O microbioma é de grande importância para nossa saúde – como digestão e absorção de nutrientes e treinamento de nosso sistema imunológico. Perturbações no equilíbrio ecológico estão associadas a muitos efeitos negativos em nosso bem-estar físico e mental, desde a obesidade até condições mentais e psiquiátricas diversas, e o risco de doenças crônicas, como diabetes e câncer. Algumas intervenções foram introduzidas para manter um equilíbrio saudável, incluindo elementos dietéticos, ingestão de probióticos, antibióticos e transplante fecal. Fora do corpo humano, as bactérias desempenham um papel vital na criação das condições de vida de organismos maiores. Eles são necessários para a decomposição de nutrientes, regulação da produção e decomposição de gases na atmosfera, incluindo gases de efeito estufa, metano, dióxido de carbono e muito mais.
Os pesquisadores desenvolveram um novo método computacional que permite que o nível de conectividade no ecossistema (uma medida do número de conexões na rede e sua força) seja estimado analisando grandes quantidades de dados de uma variedade de comunidades microbianas sem ter que criar um mapa detalhado de todas as interações - análogo a como a temperatura de um copo de água pode ser medida sem o conhecimento completo da velocidade e posição de cada molécula de água.
----
## SUAS TAREFAS
(a) Segundo o texto sobre o microbioma, que intervenções foram introduzidas para manter um equilíbrio saudável?
(b) Prossiga com o texto sobre o microbioma a partir da última frase.
Os itens abaixo têm outra origem.

## DADOS BRUTOS
----
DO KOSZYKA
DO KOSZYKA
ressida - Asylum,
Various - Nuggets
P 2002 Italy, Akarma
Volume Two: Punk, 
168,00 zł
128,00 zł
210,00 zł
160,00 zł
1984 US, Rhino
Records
----
## RESPOSTAS POR TAREFA
(a) Elementos dietéticos, ingestão de probióticos, antibióticos e transplante fecal.

(b)
Inicialmente, os pesquisadores testaram o novo método em dados simulados de dinâmica ecológica. Mais tarde, eles analisaram dados de milhares de amostras de populações bacterianas de vários órgãos do corpo humano e de populações bacterianas que vivem em esponjas marinhas em recifes de corais em vários locais do mundo. Em cada ambiente ecológico, eles compararam o número de espécies diferentes na população bacteriana e o nível de conectividade da rede ecológica, e encontraram evidências iniciais da existência do princípio de estabilidade de Robert May nesses sistemas.
Compreender os princípios de estabilidade das comunidades bacterianas é importante por duas razões. Os princípios de estabilidade são as regras do jogo que ditam a evolução do ecossistema em um determinado ambiente e ajudam a responder a questões científicas, como por que diferentes populações bacterianas se desenvolvem em diferentes lugares ou por que o número de espécies difere entre os lugares. Uma segunda razão é que os ecossistemas podem entrar em colapso como resultado da perturbação do equilíbrio ecológico após a intervenção humana. Isso vale para os recifes de corais na Austrália e florestas tropicais no Brasil, e também para as populações bacterianas em humanos e no meio ambiente. É importante avaliar o quão perto esses sistemas estão do colapso para que possamos saber como evitar danificá-los e como eles podem ser reabilitados.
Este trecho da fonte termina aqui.